■ **MATERIALS PROVIDED**:

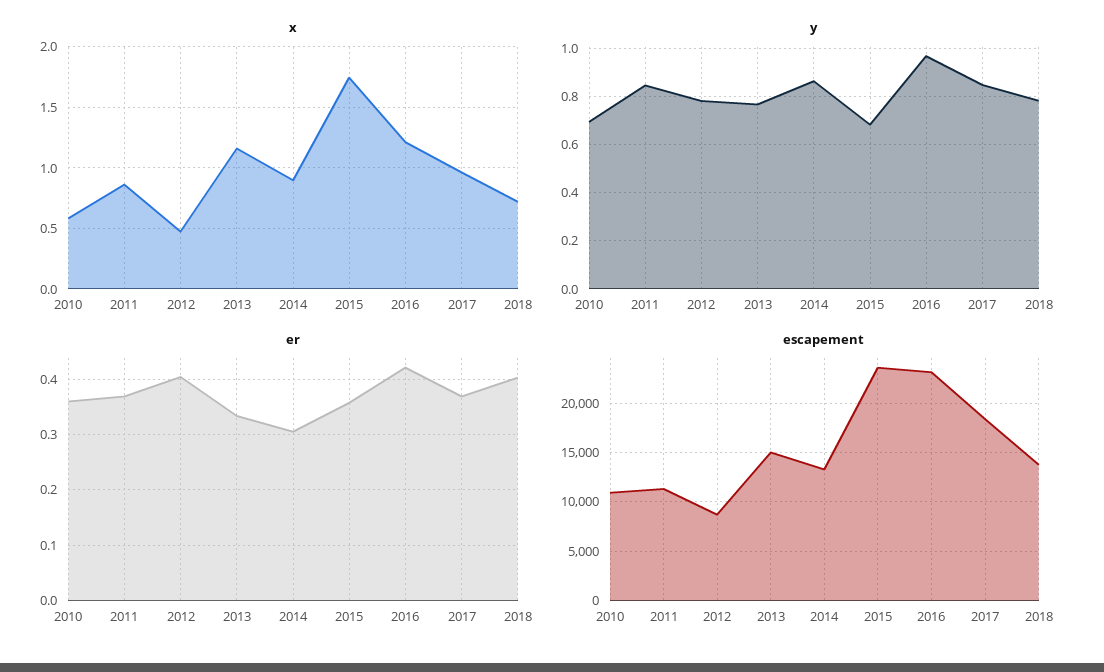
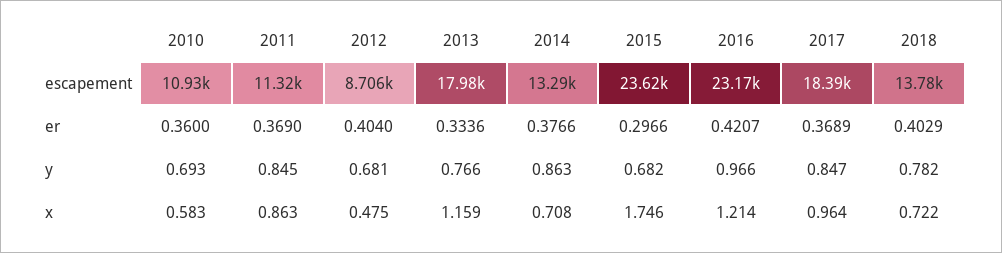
  {
    "x": {
      "2010": 0.583,
      "2011": 0.863,
      "2012": 0.475,
      "2013": 1.159,
-     "2014": 0.9,
+     "2014": 0.708,
      "2015": 1.746,
      "2016": 1.214,
      "2017": 0.964,
      "2018": 0.722
    },
    "y": {
      "2010": 0.693,
      "2011": 0.845,
-     "2012": 0.775,
+     "2012": 0.681,
      "2013": 0.766,
      "2014": 0.863,
      "2015": 0.682,
      "2016": 0.966,
      "2017": 0.847,
      "2018": 0.782
    },
    "er": {
      "2010": 0.36,
      "2011": 0.369,
      "2012": 0.404,
      "2013": 0.3336,
-     "2014": 0.3,
+     "2014": 0.3766,
-     "2015": 0.36,
+     "2015": 0.2966,
      "2016": 0.4207,
      "2017": 0.3689,
      "2018": 0.4029
    },
    "escapement": {
      "2010": 10930,
      "2011": 11320,
      "2012": 8706,
-     "2013": 15000,
+     "2013": 17980,
      "2014": 13290,
      "2015": 23620,
      "2016": 23170,
      "2017": 18390,
      "2018": 13780
    }
  }

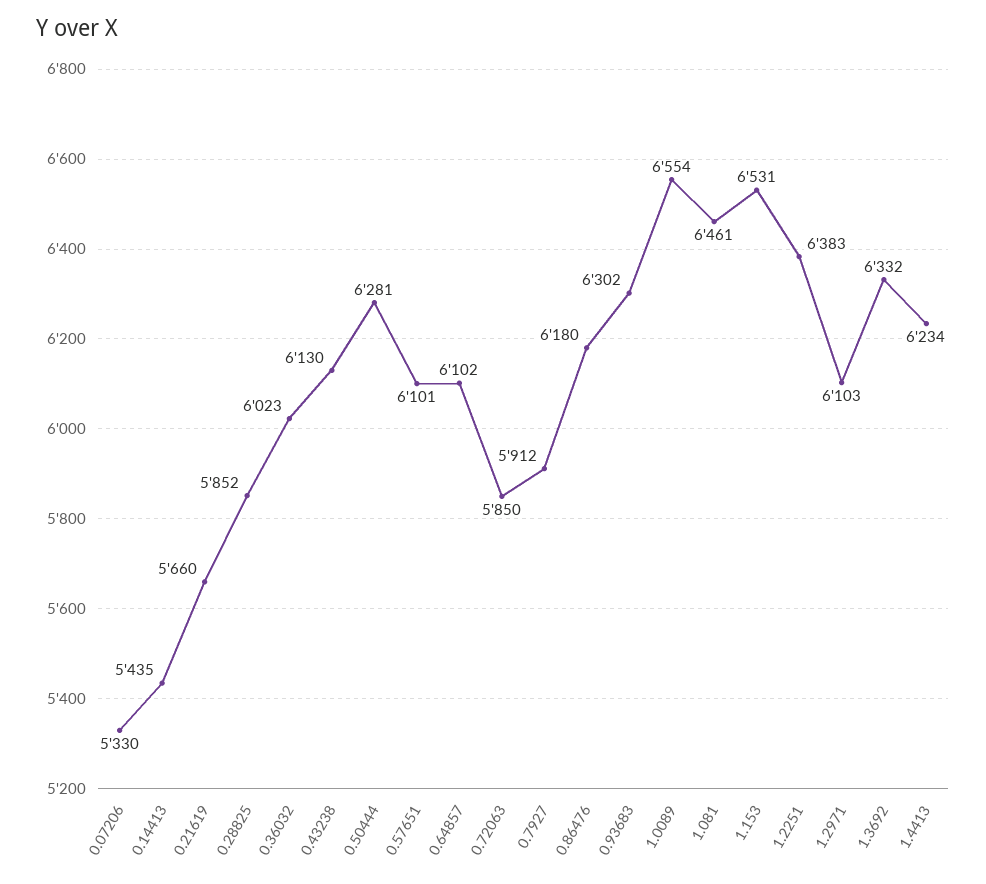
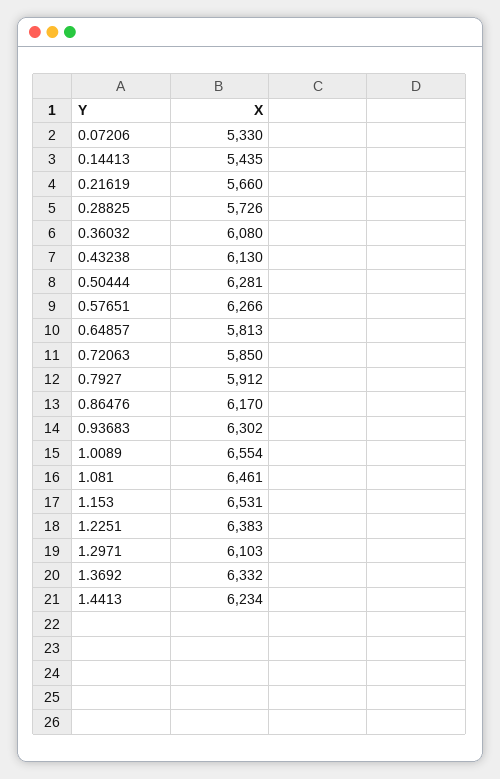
  {
    "0.07206": 5330,
    "0.14413": 5435,
    "0.21619": 5660,
-   "0.28825": 5852,
+   "0.28825": 5726,
-   "0.36032": 6023,
+   "0.36032": 6080,
    "0.43238": 6130,
    "0.50444": 6281,
-   "0.57651": 6101,
+   "0.57651": 6266,
-   "0.64857": 6102,
+   "0.64857": 5813,
    "0.72063": 5850,
    "0.7927": 5912,
-   "0.86476": 6180,
+   "0.86476": 6170,
    "0.93683": 6302,
    "1.0089": 6554,
    "1.081": 6461,
    "1.153": 6531,
    "1.2251": 6383,
    "1.2971": 6103,
    "1.3692": 6332,
    "1.4413": 6234
  }

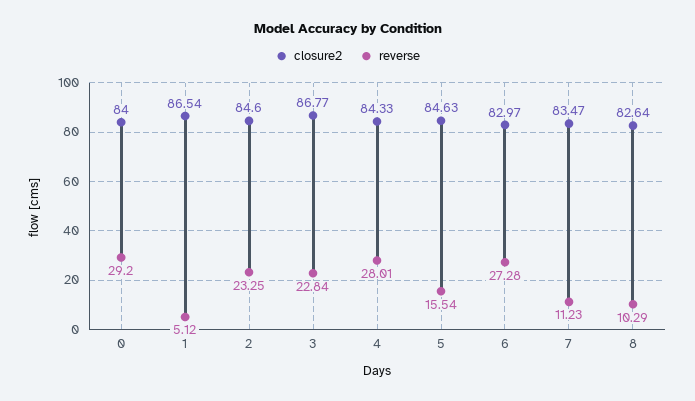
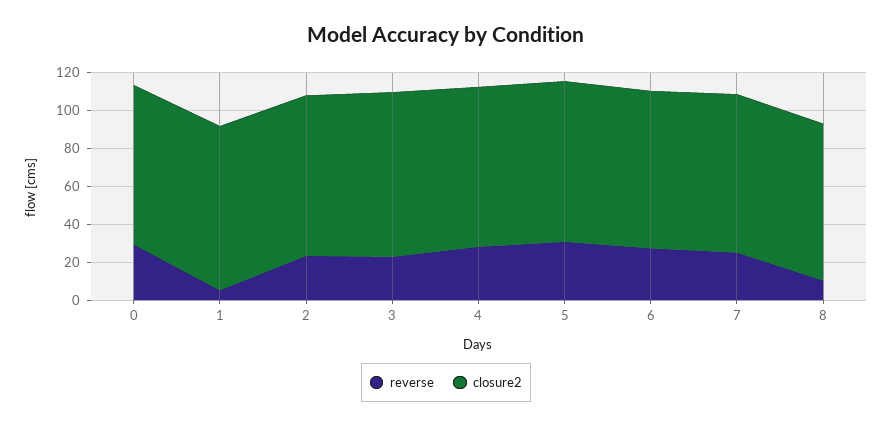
  {
    "closure2": {
      "0": 84,
      "1": 86.54,
      "2": 84.6,
      "3": 86.77,
      "4": 84.33,
      "5": 84.63,
      "6": 82.97,
      "7": 83.47,
      "8": 82.64
    },
    "reverse": {
      "0": 29.2,
      "1": 5.12,
      "2": 23.25,
      "3": 22.84,
      "4": 28.01,
-     "5": 15.54,
+     "5": 30,
      "6": 27.28,
-     "7": 11.23,
+     "7": 25,
      "8": 10.29
    }
  }

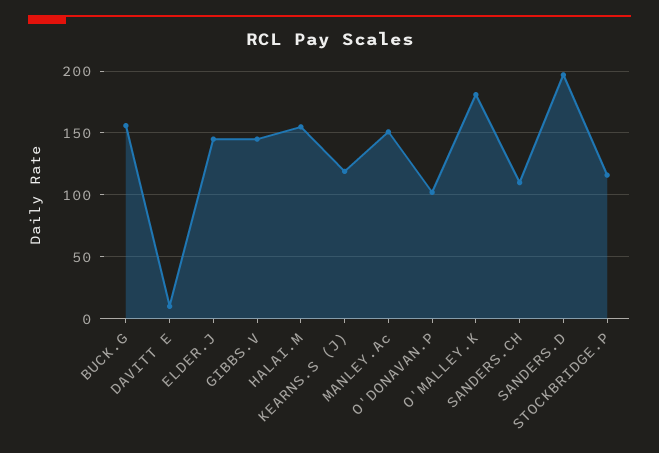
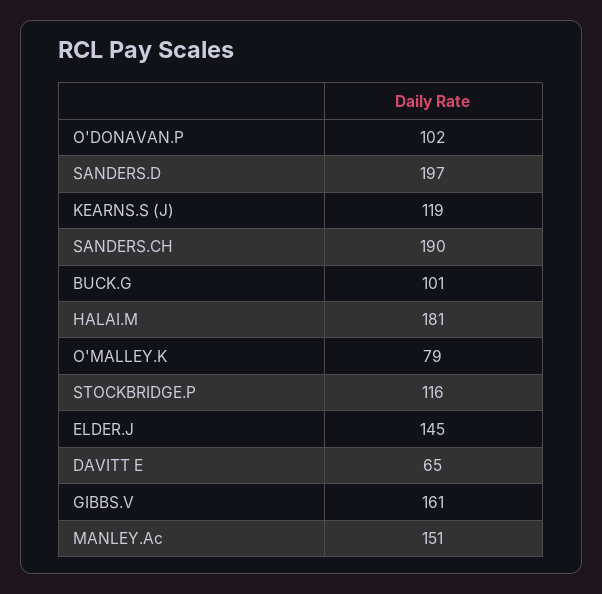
  {
-   "BUCK.G": 155,
+   "BUCK.G": 101,
-   "DAVITT E": 10,
+   "DAVITT E": 65,
    "ELDER.J": 145,
-   "GIBBS.V": 145,
+   "GIBBS.V": 161,
-   "HALAI.M": 155,
+   "HALAI.M": 181,
    "KEARNS.S (J)": 119,
    "MANLEY.Ac": 151,
    "O'DONAVAN.P": 102,
-   "O'MALLEY.K": 180,
+   "O'MALLEY.K": 79,
-   "SANDERS.CH": 110,
+   "SANDERS.CH": 190,
    "SANDERS.D": 197,
    "STOCKBRIDGE.P": 116
  }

■ **WHAT THIS TASK INVOLVES**: Pictures excluded, set down all the entries exactly.

■ **SOLVED PROBLEM**:
  {
    "x": {
      "2010": 0.583,
      "2011": 0.863,
      "2012": 0.475,
      "2013": 1.159,
-     "2014": 0.9,
+     "2014": 0.708,
      "2015": 1.746,
      "2016": 1.214,
      "2017": 0.964,
      "2018": 0.722
    },
    "y": {
      "2010": 0.693,
      "2011": 0.845,
-     "2012": 0.775,
+     "2012": 0.681,
      "2013": 0.766,
      "2014": 0.863,
      "2015": 0.682,
      "2016": 0.966,
      "2017": 0.847,
      "2018": 0.782
    },
    "er": {
      "2010": 0.36,
      "2011": 0.369,
      "2012": 0.404,
      "2013": 0.3336,
-     "2014": 0.3,
+     "2014": 0.3766,
-     "2015": 0.36,
+     "2015": 0.2966,
      "2016": 0.4207,
      "2017": 0.3689,
      "2018": 0.4029
    },
    "escapement": {
      "2010": 10930,
      "2011": 11320,
      "2012": 8706,
-     "2013": 15000,
+     "2013": 17980,
      "2014": 13290,
      "2015": 23620,
      "2016": 23170,
      "2017": 18390,
      "2018": 13780
    }
  }

  {
    "0.07206": 5330,
    "0.14413": 5435,
    "0.21619": 5660,
-   "0.28825": 5852,
+   "0.28825": 5726,
-   "0.36032": 6023,
+   "0.36032": 6080,
    "0.43238": 6130,
    "0.50444": 6281,
-   "0.57651": 6101,
+   "0.57651": 6266,
-   "0.64857": 6102,
+   "0.64857": 5813,
    "0.72063": 5850,
    "0.7927": 5912,
-   "0.86476": 6180,
+   "0.86476": 6170,
    "0.93683": 6302,
    "1.0089": 6554,
    "1.081": 6461,
    "1.153": 6531,
    "1.2251": 6383,
    "1.2971": 6103,
    "1.3692": 6332,
    "1.4413": 6234
  }

  {
    "closure2": {
      "0": 84,
      "1": 86.54,
      "2": 84.6,
      "3": 86.77,
      "4": 84.33,
      "5": 84.63,
      "6": 82.97,
      "7": 83.47,
      "8": 82.64
    },
    "reverse": {
      "0": 29.2,
      "1": 5.12,
      "2": 23.25,
      "3": 22.84,
      "4": 28.01,
-     "5": 15.54,
+     "5": 30,
      "6": 27.28,
-     "7": 11.23,
+     "7": 25,
      "8": 10.29
    }
  }

  {
-   "BUCK.G": 155,
+   "BUCK.G": 101,
-   "DAVITT E": 10,
+   "DAVITT E": 65,
    "ELDER.J": 145,
-   "GIBBS.V": 145,
+   "GIBBS.V": 161,
-   "HALAI.M": 155,
+   "HALAI.M": 181,
    "KEARNS.S (J)": 119,
    "MANLEY.Ac": 151,
    "O'DONAVAN.P": 102,
-   "O'MALLEY.K": 180,
+   "O'MALLEY.K": 79,
-   "SANDERS.CH": 110,
+   "SANDERS.CH": 190,
    "SANDERS.D": 197,
    "STOCKBRIDGE.P": 116
  }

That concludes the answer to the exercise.